Hoping tomorrow finds you in sunshine,

Shannon

Anonymous said...

I had to "pretest" with an HTP before I could lab work, because I would rather see a negative test in my own bathroom than hear bad news from a nurse.

You are not alone, Amy.

Anonymous said...

I had to "pretest" with an HTP before I could lab work, because I would rather see a negative test in my own bathroom than hear bad news from a nurse.

You are not alone, Amy.

Panamahat said...

Found your blog through Emily at 'don't count your chickens' and sorry to find you going through the will it/won't it game again. I turned 40 two weeks ago, and have had 7 pregnancy losses (2 ectopics and 5 early miscarriages) in the last 6 years.
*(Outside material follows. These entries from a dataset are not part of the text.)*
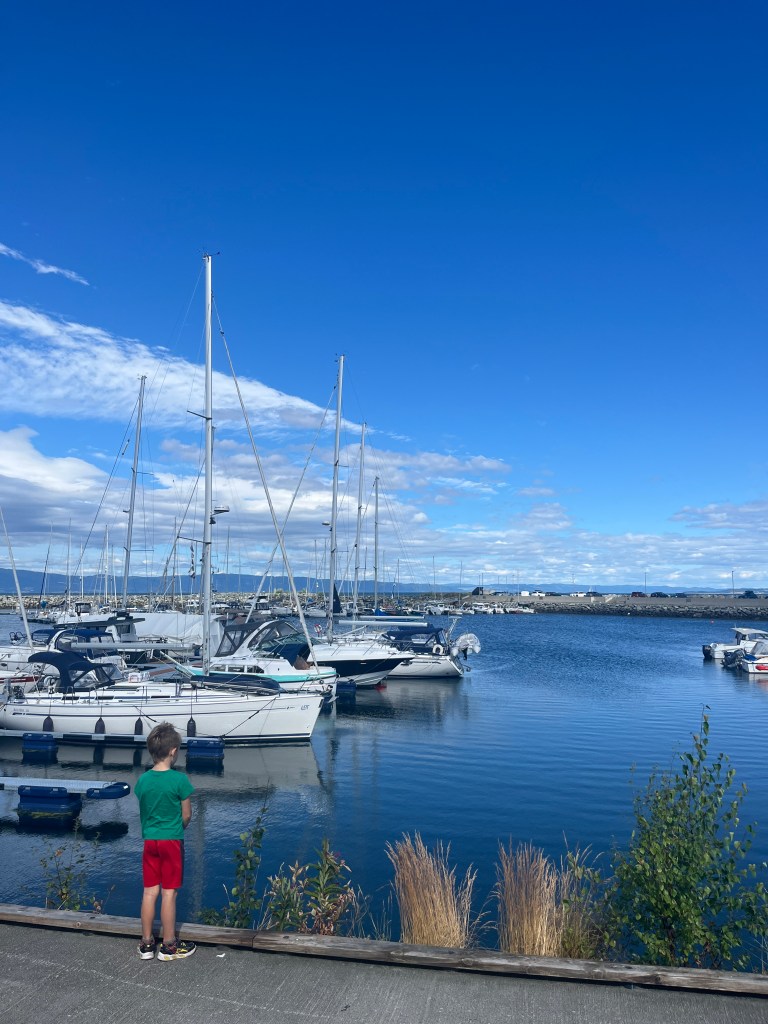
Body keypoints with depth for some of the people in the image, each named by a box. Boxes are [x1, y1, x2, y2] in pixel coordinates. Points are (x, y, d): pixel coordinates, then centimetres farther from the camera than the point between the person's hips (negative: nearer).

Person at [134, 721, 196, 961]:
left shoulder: (143, 780, -2)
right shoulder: (179, 779, -16)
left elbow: (140, 813, 10)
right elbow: (187, 815, -7)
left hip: (148, 840, 5)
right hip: (171, 841, -4)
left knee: (150, 891, 13)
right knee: (169, 893, 4)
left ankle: (147, 943, 22)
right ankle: (169, 945, 15)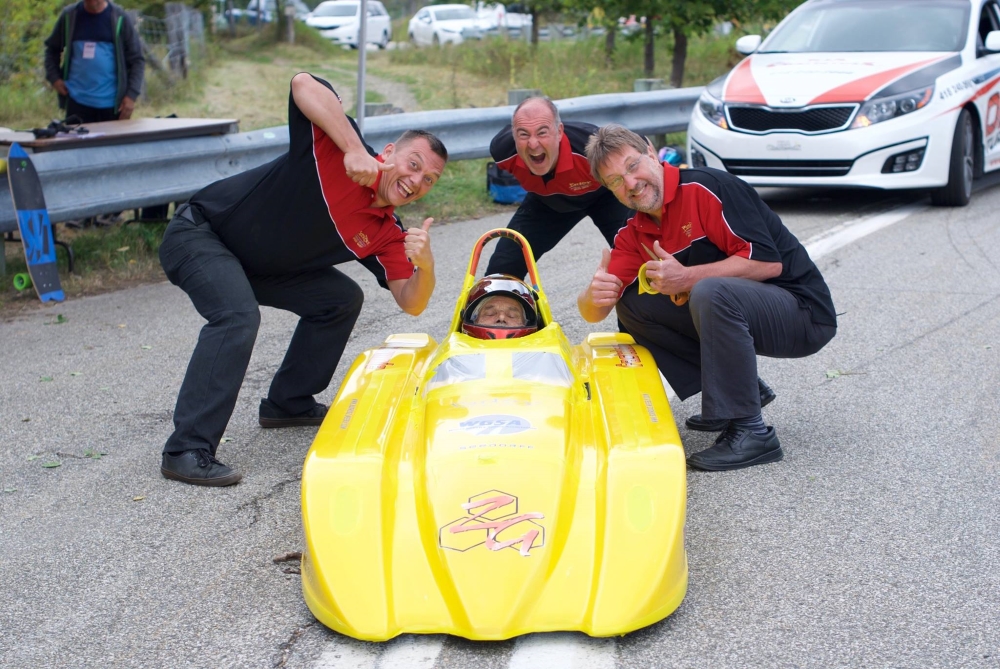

I know this rollercoaster ride well, and am sending you love, support and strength to ride this one out as well. x

Suzanne said...

You have strangers you've never met by your side (and a cool mom to remind you!).

You are so not alone.

I hope you give yourself some comfort, go to the doc, get a beta and see how this is going. I stained for ages and so did some of my friends.

The not knowing is the hardest, in my opinion. And seeing a doctor now might be critical - my friend had such low progesterone that she almost lost her baby. You might need supplementation.

Good luck and please see a doc.

XOXO

Anonymous said...

Hi,
Not only are not alone in the experience and emotions, but you also have a big online group of folks who would like you to have a happy ending with a baby. I hope that this pregnancy is the one. If not, I'll still read you and hope for you if you get pregnant again.

Anonymous said...

I second Suzanne. Get to a doctor ASAP because low progesterone levels are very easy to fix with supplementation. I was told if I saw brown blood (vs. bright red) with minor cramping to call immediately to check my progesterone levels and this seems to perfectly describe your situation.